▸ **What to do**
Scan the records below for the string "thumb" and return every line where it appears.

BEGIN Exercise materials

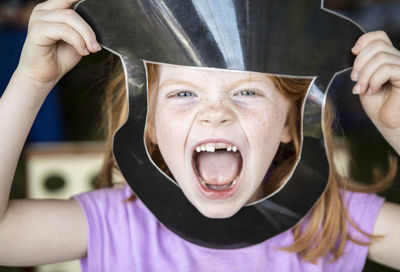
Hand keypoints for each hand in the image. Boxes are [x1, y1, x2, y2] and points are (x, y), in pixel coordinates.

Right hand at [16, 0, 100, 91]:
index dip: (84, 1)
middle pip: (72, 5)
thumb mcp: (78, 39)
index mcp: (52, 9)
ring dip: (86, 35)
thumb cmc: (59, 57)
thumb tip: (100, 22)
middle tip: (96, 45)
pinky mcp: (37, 30)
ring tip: (91, 50)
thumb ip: (84, 27)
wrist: (43, 76)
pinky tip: (82, 51)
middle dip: (89, 26)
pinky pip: (64, 30)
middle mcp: (43, 10)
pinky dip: (77, 41)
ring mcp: (38, 18)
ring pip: (70, 17)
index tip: (101, 5)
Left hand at [351, 31, 399, 152]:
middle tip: (355, 80)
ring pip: (380, 58)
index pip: (379, 36)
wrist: (386, 121)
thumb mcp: (364, 79)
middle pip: (377, 45)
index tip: (353, 53)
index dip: (364, 40)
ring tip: (362, 89)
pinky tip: (372, 90)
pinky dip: (374, 80)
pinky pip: (387, 69)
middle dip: (360, 63)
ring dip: (365, 75)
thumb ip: (362, 63)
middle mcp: (398, 59)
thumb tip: (356, 49)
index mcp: (388, 57)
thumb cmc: (377, 103)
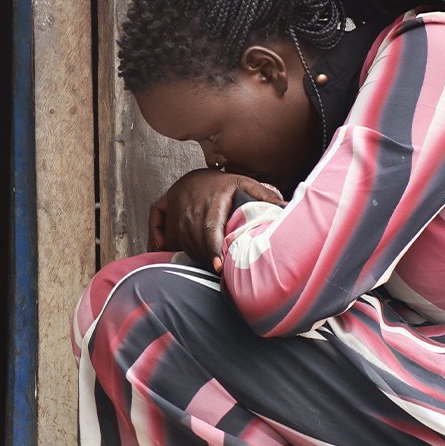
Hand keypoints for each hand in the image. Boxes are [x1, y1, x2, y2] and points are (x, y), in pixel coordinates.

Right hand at [148, 169, 284, 269]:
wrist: (202, 172)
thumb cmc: (227, 183)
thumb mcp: (247, 184)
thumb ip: (264, 196)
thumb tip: (287, 206)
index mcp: (213, 200)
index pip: (211, 228)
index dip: (214, 249)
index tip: (217, 266)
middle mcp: (192, 205)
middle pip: (196, 239)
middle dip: (206, 258)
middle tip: (217, 273)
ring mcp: (177, 207)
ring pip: (182, 238)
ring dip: (192, 255)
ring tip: (205, 266)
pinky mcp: (165, 205)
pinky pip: (157, 223)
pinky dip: (158, 239)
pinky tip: (163, 250)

END Exercise materials

▸ **Answer to this exercise**
thumb mcp: (78, 39)
thumb cmc: (59, 57)
thumb tip: (100, 22)
thumb ip: (84, 27)
thumb mcp: (364, 79)
thumb ip: (362, 63)
thumb tip: (356, 49)
thumb cmc: (377, 103)
thumb cmc: (227, 183)
thumb mcp: (247, 184)
thumb ip: (264, 196)
thumb tip: (287, 206)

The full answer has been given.